Source extract:
○ ○ ○ ○ ○

Hoarse vocals and hammering percussion, with a backdrop of gorgeous people going at it? Hot. The Kills' gritty, "let me grind on your face" sound was well-placed last month — their song, "Sour Cherry," was featured in now-infamous eyebrow- and pulse-raising "OMFG" ads for the teen drama Gossip Girl. All ephemera of fame aside, crit darlings VV and Hotel (née Alison Mosshart and Jamie Hince) have crossed the Atlantic from Brit-land to tour following the 2008 release of their third album, Midnight Boom. With Telepathe at the Magic Stick, 4120 Woodward Ave., Detroit; 313-833-9700. Tickets $12, doors at 8 p.m. All ages.

THURSDAY • 8
HOLY FUCK
WITH MIA

Often, opening bands don't elicit coveted Night & Day coverage, but MIA really doesn't need anymore press blowjobs, does she? Holy Fuck, on the other hand, does. They purposefully avoid taking the easy route — always improvising, their lo-fi electronica is produced using vintage splicing equipment. What a treat. Doors at 7 p.m. at the Fillmore, 2115 Woodward Ave., Detroit; 313-961-5450. Holy Fuck will also spin a special set at the MIA after party, beginning at 11 p.m. at the Magic Stick, 4120 Woodward Ave., Detroit; 313-833-9700. Don't lose your ticket stub on the way back from the Fillmore, and you'll get into the Stick supercheap.

THURSDAY-SATURDAY • 8-10
THE 52 HOUR CHANCE
AS PART OF ART DETROIT NOW

The last time they did something like this, MT was elsewhere. And everywhere else MT was, everyone was missing. The few who were where MT was would explain their friend's absence as, "So-and-so's at the Russell. He's painting as part of that thing." So this time MT going to make it to 52-straight hours of "collaborative creation" with room enough for music, mural, collage, assemblage, sculpture and T-shirt screen printing. Got it? The deal: You bring your materials and enjoy music and poetry by Angelo Conti, Tom Budday, Mother Whale, Food for Owls, the Beards, Eric Waters, Urine Sample, As Centaurs, Black Seal, Weston Parker, Arrow/Spear/Sword, Jason Tobin, the Questions, Polar Opposite, the Nerve, Joe Whizner, the JIG and others, at The Overpass in Russell Industrial Center, Detroit; call 734-812-8609 for more info. Begins at 8 p.m.

FRIDAY-SUNDAY • 9-11
SING JUBILEE!

○ ○ ○ ○ ○

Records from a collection
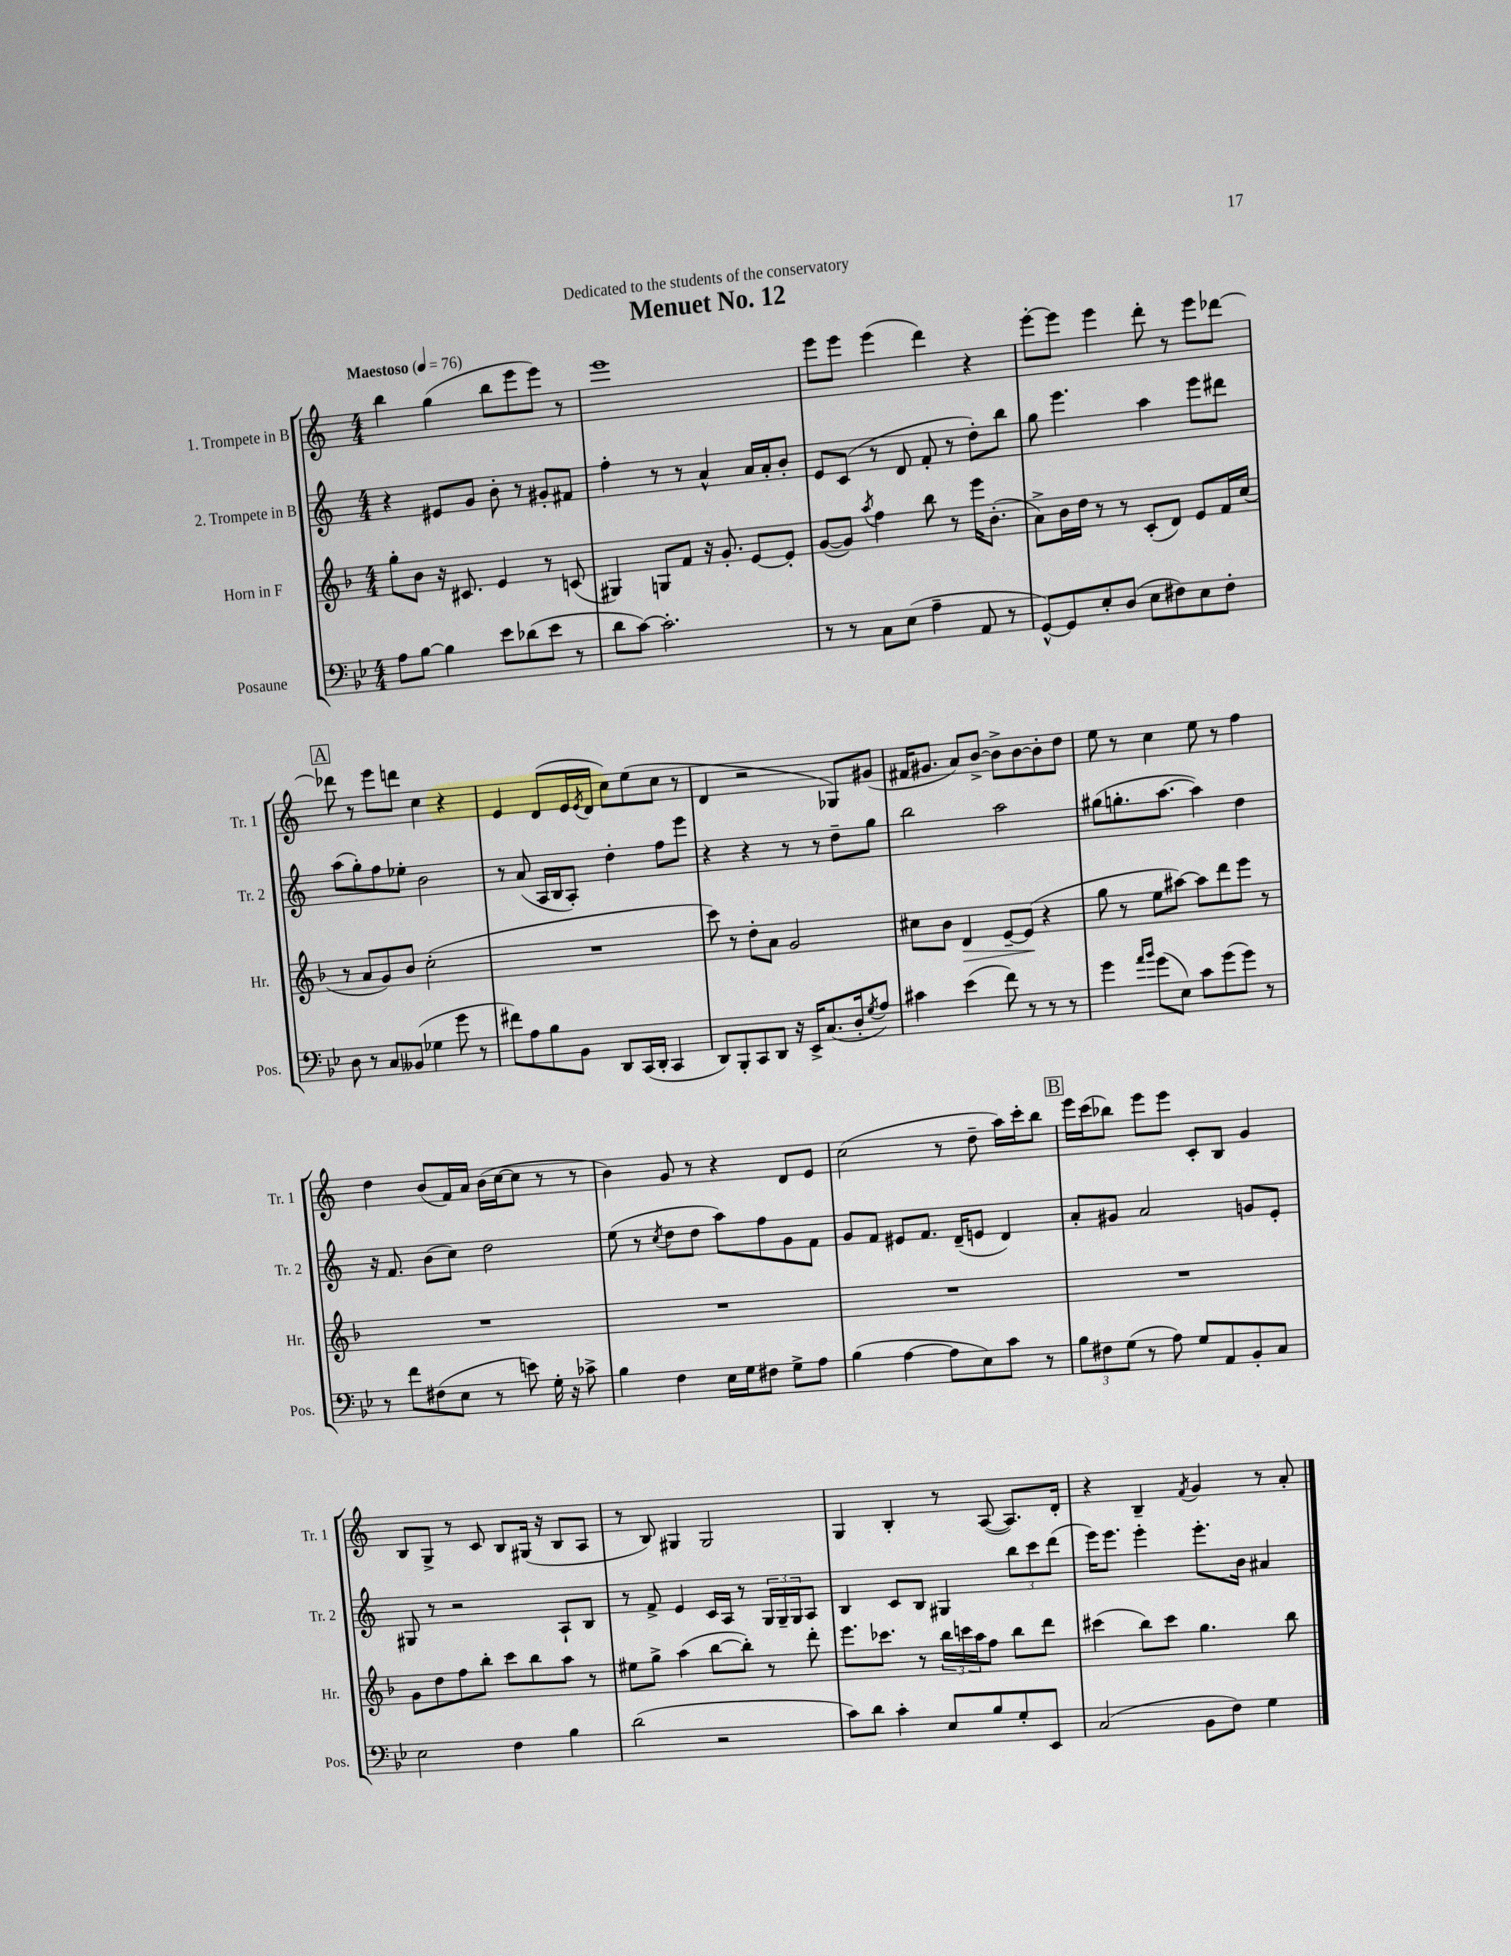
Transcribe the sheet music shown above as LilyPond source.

\header { title = "Menuet No. 12" dedication = "Dedicated to the students of the conservatory" }
<<
\new StaffGroup <<
\new Staff = "s0" \with { instrumentName = "1. Trompete in B" shortInstrumentName = "Tr. 1" } {
    \clef treble \key c \major \numericTimeSignature \time 4/4 \tempo "Maestoso" 4 = 76
    b''4 g''4( b''8 e'''8 e'''8) r8 |
    e'''1 |
    e'''8 e'''8 e'''4( d'''4) r4 |
    e'''8~-. e'''8 e'''4 d'''8-. r8 e'''8 des'''8~ |
    \mark \markup { \box "A" } des'''8 r8 e'''8 d'''8 c''4 r4 |
    e'4 d'8( e'16 \acciaccatura { e'8 } d'16 c''8) e''8( c''8 r8 |
    d'4 r2 ges8) gis'8( |
    fis'16 gis'8. a'8) b'8~-> b'8-> b'8~ b'8-. d''8 |
    e''8 r8 c''4 e''8 r8 f''4 |
    d''4 b'8( f'16) a'16 b'16( c''16~ c''8 r8 r8 |
    b'4) g'8 r8 r4 d'8 e'8 |
    c''2( r8 d''8-- a''16) c'''16-. b''8 |
    \mark \markup { \box "B" } e'''16 c'''16( bes''8) e'''8 e'''8 c'8-. b8 g'4 |
    b8 g8-> r8 c'8 b8 gis16( r16 b8 a8 |
    r8 b8) gis4 gis2 |
    g4 b4-. r8 a8~( a8.) d'16-. |
    r4 b4-- \acciaccatura { f'8 } g'4 r8 a'8-. \bar "|." |
}
\new Staff = "s1" \with { instrumentName = "2. Trompete in B" shortInstrumentName = "Tr. 2" } {
    \clef treble \key c \major \numericTimeSignature \time 4/4
    r4 eis'8 g'8 b'8-. r8 gis'8-. fis'8 |
    f''4-. r8 r8 a'4-^ a'16 a'16-. b'8-. |
    e'8 c'8( r8 d'8 f'8-. r8 d''8-.) b''8 |
    g''8 e'''4. a''4 e'''8 dis'''8 |
    \mark \markup { \box "A" } a''8( g''8-.) f''8 ees''8-. b'2 |
    r8 a'8( a16 b16 a8-.) d''4-. f''8 e'''8 |
    r4 r4 r8 r8 d''8-- g''8 |
    b''2 a''2 |
    gis''8( g''8.-. a''8.~ a''4) d''4 |
    r16 f'8. b'8( c''8) d''2 |
    e''8( r8 \acciaccatura { c''8 } d''8 d''8 a''8) f''8 g'8 f'8 |
    g'8 f'8 eis'8 f'8. d'16--( e'8 d'4) |
    \mark \markup { \box "B" } a'8-. gis'8 a'2 g'8 e'8-. |
    gis8 r8 r2 a8-! b8 |
    r8 f'8-> e'4 c'16 a16 r8 \tuplet 3/2 { g16 g16-- g16 } a8 |
    b4 c'8 b8 gis4 \tuplet 3/2 { b''8 c'''8 d'''8( } |
    e'''16) e'''8. e'''4-. e'''8.-. b'16 ais'4 \bar "|." |
}
\new Staff = "s2" \with { instrumentName = "Horn in F" shortInstrumentName = "Hr." } {
    \clef treble \key f \major \numericTimeSignature \time 4/4
    g''8-. bes'8 r16 cis'8. e'4 r8 c'8( |
    gis4) g8 f'8 r16 g'8.-. e'8~ e'8-. |
    g'8~( g'8) \acciaccatura { a''8 } f''4 bes''8 r8 e'''16 bes'8.-.( |
    a'8->) bes'16 d''16 r8 r8 c'8-.( d'8) e'8 f'16 c''16( |
    \mark \markup { \box "A" } r8 a'8 g'8) bes'8 c''2-.( |
    R1 |
    c'''8) r8 d''8-. a'8 g'2 |
    cis''8 bes'8 d'4\> e'8~-- e'8\!( r4 |
    g''8 r8 e''8 ais''8~) ais''8 d'''8 e'''8 r8 |
    R1 |
    R1 |
    R1 |
    \mark \markup { \box "B" } R1 |
    g'8 d''8 f''8 bes''8-. c'''8 bes''8 a''8 r8 |
    eis''8 g''8-> a''4( bes''8~ bes''8-.) r8 d'''8-. |
    e'''8. ces'''8. r8 \tuplet 3/2 { bes''16 c'''16 a''16 } f''8 bes''8 d'''8 |
    cis'''4( bes''8) cis'''8 g''4. bes''8 \bar "|." |
}
\new Staff = "s3" \with { instrumentName = "Posaune" shortInstrumentName = "Pos." } {
    \clef bass \key bes \major \numericTimeSignature \time 4/4
    a8 bes8~ bes4 ees'8 des'8( ees'8 r8 |
    d'8 c'8~) c'2.-. |
    r8 r8 c8 ees8( a4-- a,8 r8 |
    g,8~-^) g,8 ees8-. d8( ees8 fis8) ees8 fis8-. |
    \mark \markup { \box "A" } d8 r8 c8 beses,8( ges4 g'8 r8 |
    fis'8) a8 bes8 bes,8 d,8 c,16( d,16-. c,4 |
    d,8) bes,,8-. c,8 d,8 r16 ees,16-> c8.( d16-. \acciaccatura { g8 } a8) |
    cis'4 ees'4( f'8) r8 r8 r8 |
    g'4 \grace { a'16 bes'16 } g'8( ees8) c'8 g'8( g'8) r8 |
    r8 f'8 fis8( ees8 r8 e'8) g16-. r16 ces'8-> |
    bes4 f4 ees16 g16 fis8 g8-> a8 |
    bes4( a4~ a8 ees8) c'8 r8 |
    \mark \markup { \box "B" } \tuplet 3/2 { bes8 fis8 g8( } r8 a8) g8 a,8 bes,8-. c8 |
    ees2 f4 bes4 |
    d'2( r2 |
    c'8) d'8 c'4-. ees8 bes8 g8-. ees,8 |
    c2( bes,8 f8) g4 \bar "|." |
}
>>
>>
\layout { \context { \Score \remove "Bar_number_engraver" } }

○ ○ ○ ○ ○

Tasks for this exercise:
(1) Turn the paragraph of the Detroit event listings that begins "Hoarse vocals and hammering percussion" into a short bulleted list that keeps its main facts.
(2) According to the Detroit event listings, what forms of creation does the 52-hour "collaborative creation" event make room for? List all of them.
(3) In the Detroit event listings, what is the name of the Kills' third album?

Results for the exercise:
(1)
- The Kills' song "Sour Cherry" was featured last month in the "OMFG" ads for the teen drama Gossip Girl.
- The band's members, VV and Hotel (Alison Mosshart and Jamie Hince), have crossed the Atlantic from Britain to tour.
- The tour follows the 2008 release of their third album, Midnight Boom.
- They play with Telepathe at the Magic Stick, 4120 Woodward Ave., Detroit; 313-833-9700.
- Tickets are $12, doors open at 8 p.m., and the show is all ages.

(2)
- Music
- Mural
- Collage
- Assemblage
- Sculpture
- T-shirt screen printing

(3) Midnight Boom